How do you get over traumatic experiences?  How can you come to feel safe, when brain networks that alert you to danger stay turned on at high volume because of trauma?

We know that for many people, this is extraordinarily difficult.  We know that for many people, traditional talk therapy is limited.

“Sally”, a forty seven year old woman, began neurofeedback last week after more than a year of psychotherapy and a lifetime of struggling with anxiety and depression. She was diagnosed with PTSD – post-traumatic stress disorder.

Her early life was filled with trauma and empty of warmth and connection in her family. Despite this early history, she had become an affectionate and attentive parent and wife and found in the family she built on her own what she had lacked growing up. But she did this all at a cost. Because she remained subject to near constant anxiety.  She woke up with heart pounding most mornings.  Her worries would not stop, ran on without her permission: she could not stop thinking, worrying, ruminating.  She said it was like sliding down a hill, she couldn’t stop her thoughts. They snowballed constantly.

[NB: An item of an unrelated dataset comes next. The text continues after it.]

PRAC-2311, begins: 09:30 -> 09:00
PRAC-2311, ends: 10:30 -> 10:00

Sally also struggled with her mood and energy. She described a pervasive feeling of “heaviness” and fatigue. She took naps most days, and was exhausted by 8 in the evening or so. Woke up feeling heavy and finding it took effort to get herself out of bed every single morning.

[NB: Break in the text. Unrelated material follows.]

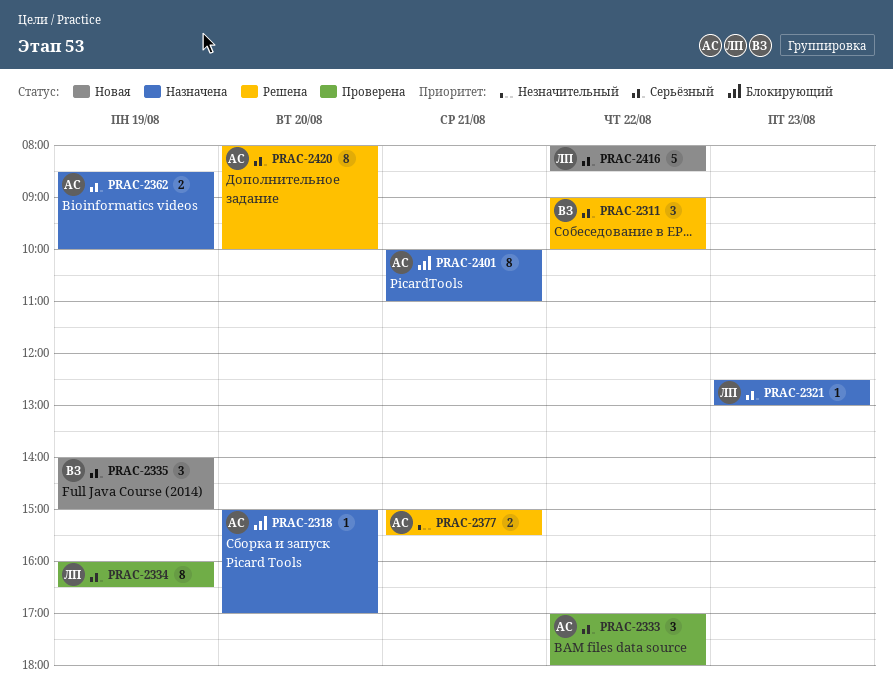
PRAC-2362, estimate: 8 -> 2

She was a dedicated meditator, but found meditation grueling. She said she would sit there, heart pounding, thoughts racing and refusing to settle or even slow. And nothing to distract her from this experience. So she meditated religiously, but not because she experienced any peace or relief. She practiced so regularly because she hoped she would.

More than a year of psychotherapy made a big difference for her. She was feeling better in many ways. But her basic symptoms continued, even if at a lower level. So she decided to start neurofeedback treatment of PTSD.

She has had two neurofeedback sessions so far, one for 15 minutes. One for 30. Here is what she reported:

“I had a good week. The best in years. I have more energy. Usually, if my sons asks me to do something with him in the evening, I will do it. But it feels hard. I get this heavy feeling. This week when he asked me, I just did it easily. I didn’t have that heaviness. I didn’t nap and didn’t need to go to bed so early.  Usually when I wake up, my heart is pounding and I feel this heaviness. Its hard to get out of bed. This week, I just woke up and got going with my day.

My thinking changed too. It used to be that if I began thinking about something difficult, I couldn’t stop. I could not just move on. But this week I found that I could think about something for a while and then just stop.  Move on. Decide to think about something else. 

My meditation was calmer. My mind was quieter. If I started to think about something, I could shift away. My body was calmer also. It was enjoyable. 

Friday night I had a dream I have had many times before. Bombs are falling. My mother and father are not there. I call for them, but no one replies. Usually I wake up from these dreams, or my husband wakes me up, and my heart is pounding. But in the dream and when I woke up, I was calm.”

I probably saw Sally smile more times during this one session than I had seen her smile in the previous year.

But at the same time, she was a little restrained. She acknowledged not wanting to get her hopes up too high, not wanting to be disappointed if the improvements don’t last. She also acknowledged that she couldn’t really believe it: “It’s like getting something for nothing.” For someone who has worked so hard to re-make her life, it seemed too easy. For someone who had never received a big smile or a warm gaze or interest and attention just because she was loved, easy doesn’t seem real…..

We measure treatment outcome in our neurofeedback program every ten weeks using well established psychological measures of mood, anxiety, and behavior. We will see what they tell us. But no measures can tell the tale she told this morning as eloquently as her words and her face.